What parents want L.A.’s school board to work on: students’ lunch
Liliana Rodriguez was alarmed when her son told her he bit into a meat patty and felt his teeth come into contact with frozen meat.
Tuesday morning, she found a way to air her concerns when Steve Zimmer visited her child’s school, Vine Elementary School, in Hollywood. Zimmer stopped by for the first day to talk to parents, in a conversation that switched between Spanish and English.
“I’m a very involved parent,” said Rodriguez, mother of a fifth-grader at Vine Street, and a 12-year-old who went to Vine Street and is now in 8th grade at a different school. Rodriguez quickly became accustomed to her sons’ food complaints, and initially tuned them out. But she started taking their gripes seriously about three years ago, when she drank from a school-supplied milk carton and it didn’t taste quite fresh.
Her sons told her that the food is often undercooked. Sometimes, they bite into patties and feel something frozen. “My kids don’t like to eat at school very often because the foods are frozen.” She says this is a concern for the kids, but she also worries about wasted food.
As a result, she says, ”I prepare lunches.” Sandwiches, mostly.
She’s heard other parents complain, but this was the first time she has spoken up. She added that a school employee told her that apples don’t get washed, and complained to Zimmer about that.

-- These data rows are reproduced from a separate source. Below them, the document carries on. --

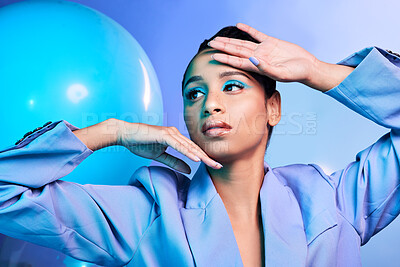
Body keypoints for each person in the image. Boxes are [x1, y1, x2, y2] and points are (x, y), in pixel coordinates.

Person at [0, 22, 399, 267]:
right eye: (194, 94)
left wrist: (315, 70)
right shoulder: (147, 212)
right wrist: (112, 131)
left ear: (272, 107)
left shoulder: (335, 202)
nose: (211, 104)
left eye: (231, 86)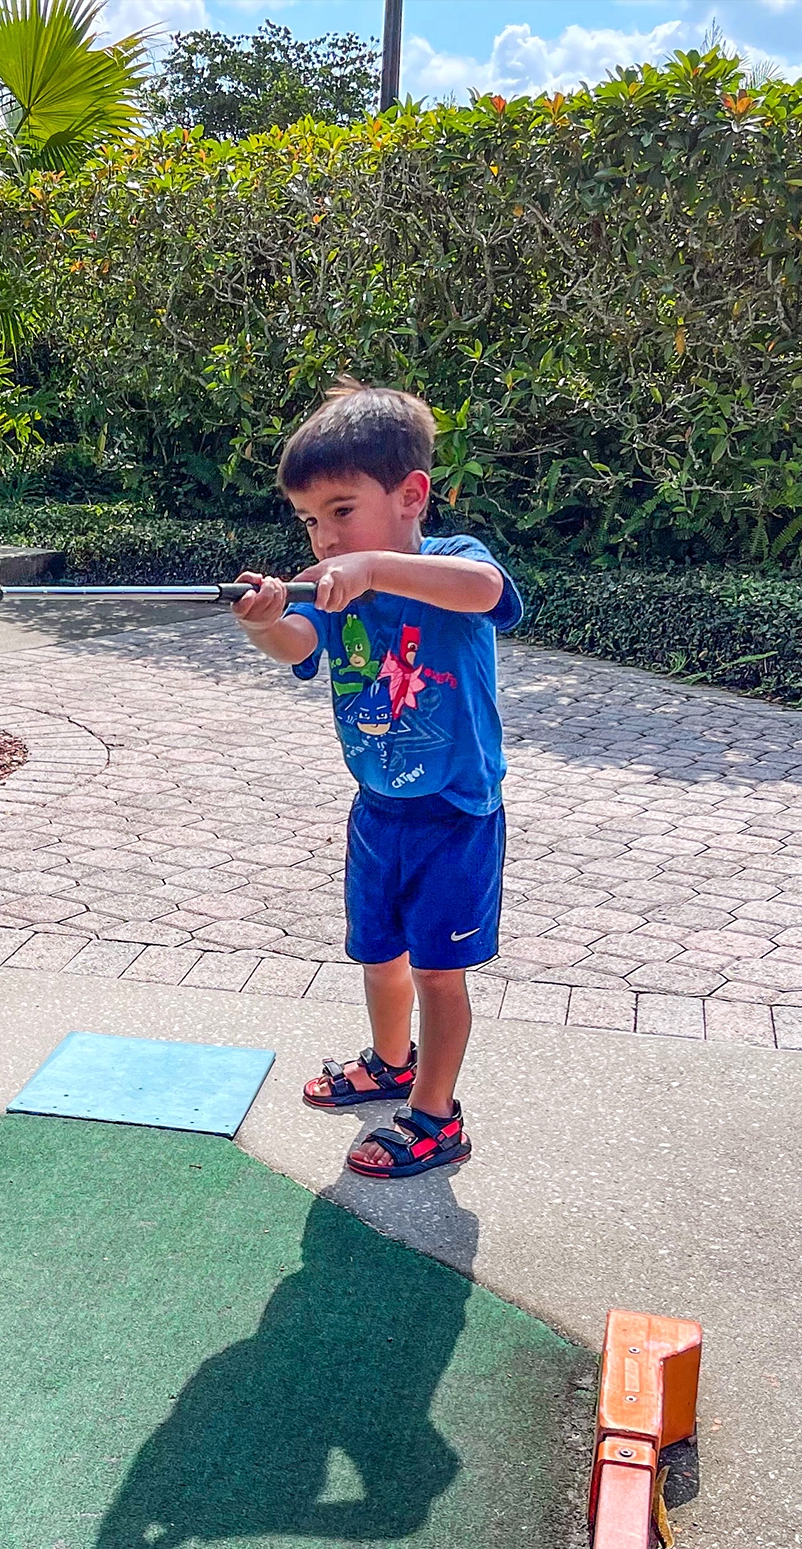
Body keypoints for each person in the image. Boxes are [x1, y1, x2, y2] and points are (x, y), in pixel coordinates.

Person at [232, 382, 523, 1179]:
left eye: (341, 511)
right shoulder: (335, 584)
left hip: (455, 814)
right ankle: (391, 1064)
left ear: (411, 495)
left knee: (437, 968)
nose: (325, 539)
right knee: (381, 953)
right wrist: (264, 623)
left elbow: (488, 595)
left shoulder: (452, 563)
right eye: (311, 522)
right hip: (379, 808)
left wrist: (371, 567)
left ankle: (436, 1116)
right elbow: (300, 646)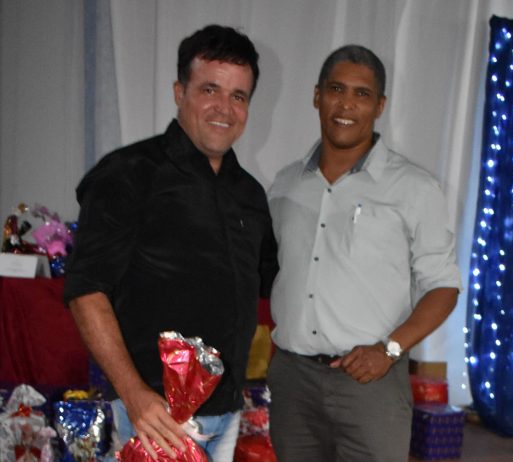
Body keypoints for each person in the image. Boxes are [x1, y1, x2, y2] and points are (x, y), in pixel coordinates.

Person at [64, 24, 278, 462]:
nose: (224, 108)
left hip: (227, 415)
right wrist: (134, 394)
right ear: (180, 92)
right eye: (210, 90)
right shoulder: (127, 174)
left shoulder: (250, 195)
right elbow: (86, 291)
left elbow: (270, 284)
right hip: (156, 417)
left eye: (238, 96)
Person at [267, 44, 462, 462]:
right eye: (336, 89)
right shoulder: (285, 184)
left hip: (371, 383)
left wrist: (389, 350)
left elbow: (444, 287)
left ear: (380, 106)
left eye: (362, 94)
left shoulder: (414, 189)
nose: (346, 104)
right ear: (317, 95)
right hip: (293, 383)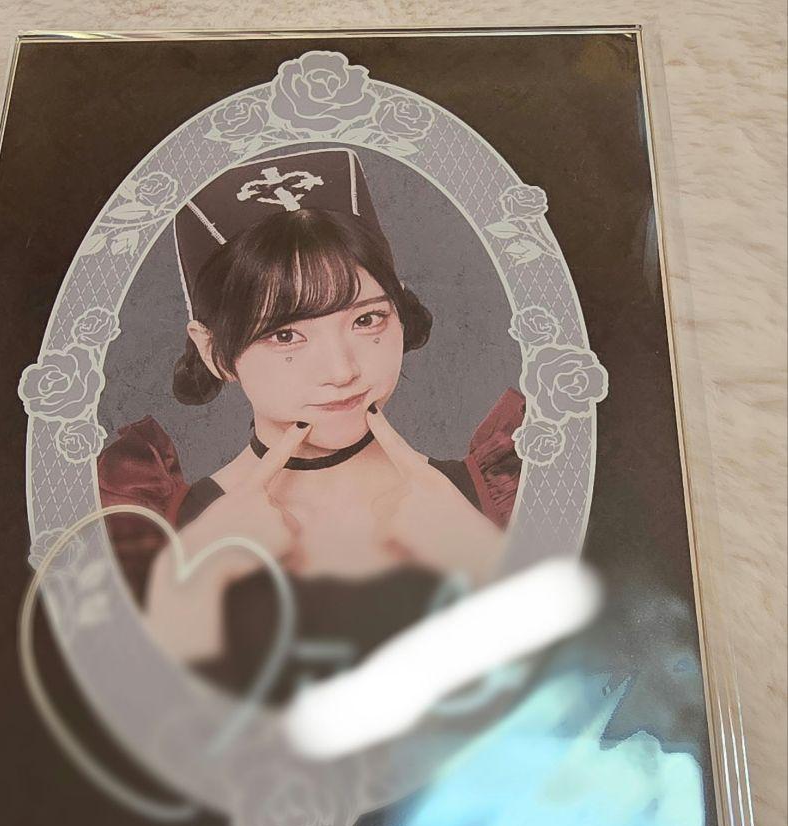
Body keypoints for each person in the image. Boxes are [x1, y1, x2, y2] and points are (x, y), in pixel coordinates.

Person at [98, 149, 524, 703]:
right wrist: (193, 590)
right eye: (286, 335)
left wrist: (484, 559)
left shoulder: (504, 490)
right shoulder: (149, 525)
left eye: (367, 319)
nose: (342, 371)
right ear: (214, 351)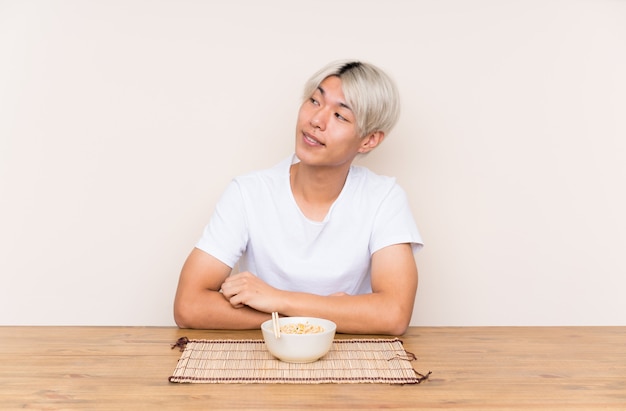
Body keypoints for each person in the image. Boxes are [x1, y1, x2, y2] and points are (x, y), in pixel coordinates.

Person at [174, 60, 423, 335]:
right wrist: (321, 314)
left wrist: (277, 299)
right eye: (315, 101)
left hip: (354, 365)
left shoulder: (384, 198)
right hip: (262, 360)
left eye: (340, 116)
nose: (316, 120)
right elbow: (189, 305)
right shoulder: (248, 192)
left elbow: (394, 315)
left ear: (369, 140)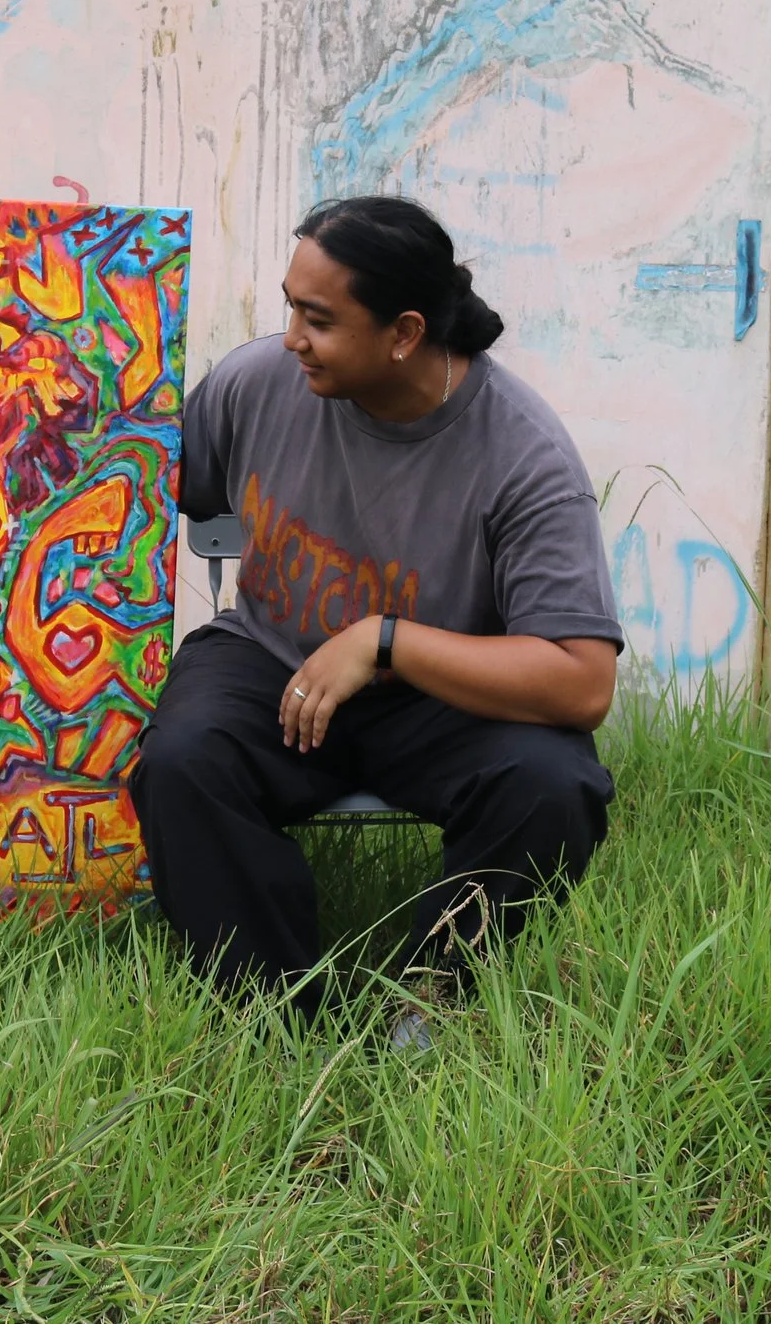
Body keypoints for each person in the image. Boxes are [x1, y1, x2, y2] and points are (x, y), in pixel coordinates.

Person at [133, 195, 623, 1017]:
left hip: (438, 699)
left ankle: (430, 998)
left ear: (403, 334)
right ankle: (274, 1016)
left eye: (318, 320)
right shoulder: (255, 385)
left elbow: (583, 682)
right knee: (182, 759)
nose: (291, 337)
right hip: (272, 658)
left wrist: (384, 641)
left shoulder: (525, 456)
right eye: (291, 307)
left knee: (552, 784)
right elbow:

Rodriguez has lived in Hollywood for 20 years. You don’t just watch out for your own kids, she said, but ”you also watch out for everybody in the community.”
New Principal Kurt Lowry said that the school is concerned any time a parent has a complaint, and tries to determine if the problem is legitimate. “If there is a problem, we’ll make sure that we address it immediately.”
He added that the school had already put in calls to food services immediately after hearing from Rodriguez. “We don’t even know if there is a problem,” he said. But he wants to get to the bottom of the mystery of the frozen patties.